Um encontro com Madeleine Albright

Quando entrei para o curso de Relações Internacionais, em Setembro de 1996, os Estados Unidos estavam em plena campanha eleitoral. De um lado, o presidente em funções, Bill Clinton. Do outro, o republicano Bob Dole. A eleição era, por isso, tema obrigatório de acompanhar. Tal como as teorias das relações internacionais que moldavam o mundo.

Aquela era ainda uma época de mudanças extraordinárias (não são todas?). O muro de Berlim tinha caído há sete anos e a Europa de Leste atravessava a chamada terceira vaga de democratização (que começou em Portugal, em 1974). Do outro lado do Atlântico, Bill Clinton era um defensor vocal da teoria da paz inter-democrática. Ou seja, da tese de que não há guerra entre democracias.

Depois de ser eleito para um segundo mandato, Clinton escolheu para secretária de Estado a mulher que tinha sido, até então, a representante dos EUA na Organização das Nações Unidas. Chamava-se Madeleine Albright. Natural da Checoslováquia – e por isso impedida de se candidatar à presidência -, foi a primeira mulher a ocupar o cargo. E nos anos seguintes tornou-se a grande artífice da expansão da NATO para a Europa de Leste e até hoje uma vocal defensora da paz entre democracias.

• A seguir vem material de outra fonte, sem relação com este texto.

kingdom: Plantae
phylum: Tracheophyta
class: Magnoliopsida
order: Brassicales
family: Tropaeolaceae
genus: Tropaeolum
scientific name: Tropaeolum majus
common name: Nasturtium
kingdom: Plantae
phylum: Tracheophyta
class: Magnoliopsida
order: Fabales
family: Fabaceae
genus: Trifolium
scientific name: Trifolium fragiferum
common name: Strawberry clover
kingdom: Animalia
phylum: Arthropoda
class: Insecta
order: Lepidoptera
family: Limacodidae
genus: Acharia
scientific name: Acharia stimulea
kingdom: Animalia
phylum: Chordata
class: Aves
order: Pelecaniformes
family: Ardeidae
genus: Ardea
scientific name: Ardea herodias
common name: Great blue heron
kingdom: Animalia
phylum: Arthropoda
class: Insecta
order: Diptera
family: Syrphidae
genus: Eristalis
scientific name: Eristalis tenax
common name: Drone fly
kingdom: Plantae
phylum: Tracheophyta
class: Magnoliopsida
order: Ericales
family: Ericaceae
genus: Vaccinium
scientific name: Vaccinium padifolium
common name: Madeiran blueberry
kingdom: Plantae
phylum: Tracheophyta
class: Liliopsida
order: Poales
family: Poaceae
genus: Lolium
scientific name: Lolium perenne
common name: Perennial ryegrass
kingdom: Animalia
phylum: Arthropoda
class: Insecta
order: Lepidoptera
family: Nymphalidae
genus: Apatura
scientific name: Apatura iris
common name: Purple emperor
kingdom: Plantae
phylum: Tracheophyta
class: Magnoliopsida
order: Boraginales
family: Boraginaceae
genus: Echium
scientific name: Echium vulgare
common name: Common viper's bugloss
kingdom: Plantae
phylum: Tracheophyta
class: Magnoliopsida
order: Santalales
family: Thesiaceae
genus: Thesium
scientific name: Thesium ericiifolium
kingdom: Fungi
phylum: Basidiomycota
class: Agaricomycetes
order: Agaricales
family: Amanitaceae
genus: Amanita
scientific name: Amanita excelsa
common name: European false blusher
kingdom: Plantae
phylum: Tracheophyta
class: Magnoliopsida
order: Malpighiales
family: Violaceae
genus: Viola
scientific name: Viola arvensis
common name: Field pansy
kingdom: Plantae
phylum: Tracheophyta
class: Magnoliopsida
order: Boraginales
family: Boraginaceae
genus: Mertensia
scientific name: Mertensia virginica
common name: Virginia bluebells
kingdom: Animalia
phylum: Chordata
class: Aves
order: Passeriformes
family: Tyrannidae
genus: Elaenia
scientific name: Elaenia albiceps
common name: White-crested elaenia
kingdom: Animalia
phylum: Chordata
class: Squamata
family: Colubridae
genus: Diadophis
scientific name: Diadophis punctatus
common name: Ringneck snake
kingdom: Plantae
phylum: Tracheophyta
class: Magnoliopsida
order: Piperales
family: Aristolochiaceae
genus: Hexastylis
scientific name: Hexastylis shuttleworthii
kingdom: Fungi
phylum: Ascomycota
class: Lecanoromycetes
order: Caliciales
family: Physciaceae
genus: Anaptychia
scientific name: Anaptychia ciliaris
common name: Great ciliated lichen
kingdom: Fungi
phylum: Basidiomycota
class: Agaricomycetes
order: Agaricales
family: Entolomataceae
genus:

Nesse ano, Vasco Rato era o meu professor de Teoria das Relações Internacionais. Recordo-me que no fim do ano, durante o obrigatório exame oral, ele me perguntou o que achava da Teoria da Paz Inter-Democrática. Devo ter dito uma asneira qualquer porque ele respondeu-me com ar de poucos amigos: “então o senhor acha que o Bill Clinton é burro?” Lá balbuciei qualquer coisa, mas confesso que a partir daí não me lembro de muito mais. Só sei que passei com uma nota miserável e que nunca mais me esqueci do que é a paz inter-democrática e de quem foram os seus defensores.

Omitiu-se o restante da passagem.